La baie de Tongoy était devenue le fief de la Saint-Jacques au Chili, l’un des premiers producteurs mondiaux.

Depuis les années 80, les pêcheurs du village s’étaient peu à peu initiés à l’élevage artificiel du mollusque, nourrissant une demande mondiale en hausse, et délaissant la pêche traditionnelle, plus aléatoire et dangereuse.

En 2006, le kilo de Saint-Jacques rapportait à peu près 15 dollars (10 euros) aux producteurs de Tongoy. Mais le prix avait déjà baissé ces dernières années, à 8,3 dollars, en raison de la concurrence du Pérou voisin, premier fournisseur de marchés européens très friands, comme la France et l’Espagne.

En raison d’une main d’oeuvre moins coûteuse, d’un milieu marin aidant une maturation plus rapide des mollusques, de facilités administratives, “la Saint-Jacques péruvienne est beaucoup moins chère”, explique Franklin Munoz, administrateur de l’entreprise conchylicole Sacmar.

Deux producteurs ont dû fermer l’an dernier, avec 700 licenciements à la clé, sous l’effet de la concurrence du Pérou et de la baisse des cours.
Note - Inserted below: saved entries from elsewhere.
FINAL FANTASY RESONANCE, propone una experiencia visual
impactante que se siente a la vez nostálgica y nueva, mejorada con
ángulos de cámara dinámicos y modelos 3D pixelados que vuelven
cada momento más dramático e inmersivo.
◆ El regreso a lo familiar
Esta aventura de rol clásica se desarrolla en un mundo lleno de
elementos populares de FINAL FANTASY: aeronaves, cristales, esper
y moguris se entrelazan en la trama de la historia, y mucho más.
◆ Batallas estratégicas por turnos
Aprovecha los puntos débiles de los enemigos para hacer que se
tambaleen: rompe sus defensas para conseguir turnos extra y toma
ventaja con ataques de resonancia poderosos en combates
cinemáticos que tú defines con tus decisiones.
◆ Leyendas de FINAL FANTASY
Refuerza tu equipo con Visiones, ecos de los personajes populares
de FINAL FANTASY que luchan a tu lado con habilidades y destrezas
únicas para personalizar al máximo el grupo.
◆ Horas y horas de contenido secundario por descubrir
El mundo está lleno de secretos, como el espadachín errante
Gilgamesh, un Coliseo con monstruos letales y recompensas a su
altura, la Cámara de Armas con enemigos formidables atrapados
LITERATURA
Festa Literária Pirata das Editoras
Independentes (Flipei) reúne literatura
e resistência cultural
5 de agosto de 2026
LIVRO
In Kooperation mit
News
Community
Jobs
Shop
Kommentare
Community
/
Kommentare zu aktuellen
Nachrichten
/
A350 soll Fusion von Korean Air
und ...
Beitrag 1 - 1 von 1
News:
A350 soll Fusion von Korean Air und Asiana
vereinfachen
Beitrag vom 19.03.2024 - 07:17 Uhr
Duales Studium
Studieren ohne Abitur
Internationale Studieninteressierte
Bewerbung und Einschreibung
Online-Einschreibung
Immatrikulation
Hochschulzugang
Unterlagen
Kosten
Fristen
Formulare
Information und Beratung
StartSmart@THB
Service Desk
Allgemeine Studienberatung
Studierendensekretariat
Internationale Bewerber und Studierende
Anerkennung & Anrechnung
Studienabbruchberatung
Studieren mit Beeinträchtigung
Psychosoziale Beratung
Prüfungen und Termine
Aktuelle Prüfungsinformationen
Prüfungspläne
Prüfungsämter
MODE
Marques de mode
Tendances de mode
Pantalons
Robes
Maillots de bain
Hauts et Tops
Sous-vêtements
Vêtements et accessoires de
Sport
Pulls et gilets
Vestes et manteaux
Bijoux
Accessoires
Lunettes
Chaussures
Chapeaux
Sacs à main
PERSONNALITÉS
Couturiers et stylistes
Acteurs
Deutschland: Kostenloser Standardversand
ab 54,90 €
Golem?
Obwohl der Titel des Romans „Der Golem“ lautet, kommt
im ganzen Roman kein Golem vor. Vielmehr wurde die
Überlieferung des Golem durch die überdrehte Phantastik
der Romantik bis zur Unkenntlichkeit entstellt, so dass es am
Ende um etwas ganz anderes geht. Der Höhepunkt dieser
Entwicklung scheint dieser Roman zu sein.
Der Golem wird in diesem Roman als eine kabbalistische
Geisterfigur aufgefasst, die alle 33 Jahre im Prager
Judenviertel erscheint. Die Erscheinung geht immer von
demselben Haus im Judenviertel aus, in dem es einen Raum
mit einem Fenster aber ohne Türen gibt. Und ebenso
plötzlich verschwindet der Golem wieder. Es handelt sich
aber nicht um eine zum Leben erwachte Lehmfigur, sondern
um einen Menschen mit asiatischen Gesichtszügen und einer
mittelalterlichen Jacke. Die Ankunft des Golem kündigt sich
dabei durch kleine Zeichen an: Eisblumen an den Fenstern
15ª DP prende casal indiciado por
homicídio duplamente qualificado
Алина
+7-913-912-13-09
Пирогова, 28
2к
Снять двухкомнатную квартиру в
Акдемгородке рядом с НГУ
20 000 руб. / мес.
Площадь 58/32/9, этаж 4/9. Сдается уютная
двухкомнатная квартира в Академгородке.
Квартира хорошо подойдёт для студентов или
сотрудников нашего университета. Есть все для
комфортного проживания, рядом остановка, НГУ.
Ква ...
Et les cinq restant, contre onze au plus fort du boom, tiennent surtout grâce au marché chilien, dont la demande a augmenté lors de la décennie écoulée.

“Mais on ne pourra plus continuer”, sait déjà Briones. Comme ses collègues, il ne voit d’autre alternative que la reconversion, le retour à la pêche en mer sans doute, après le coup de grâce qu’ils n’ont pas vu venir, depuis l’autre versant de l’océan.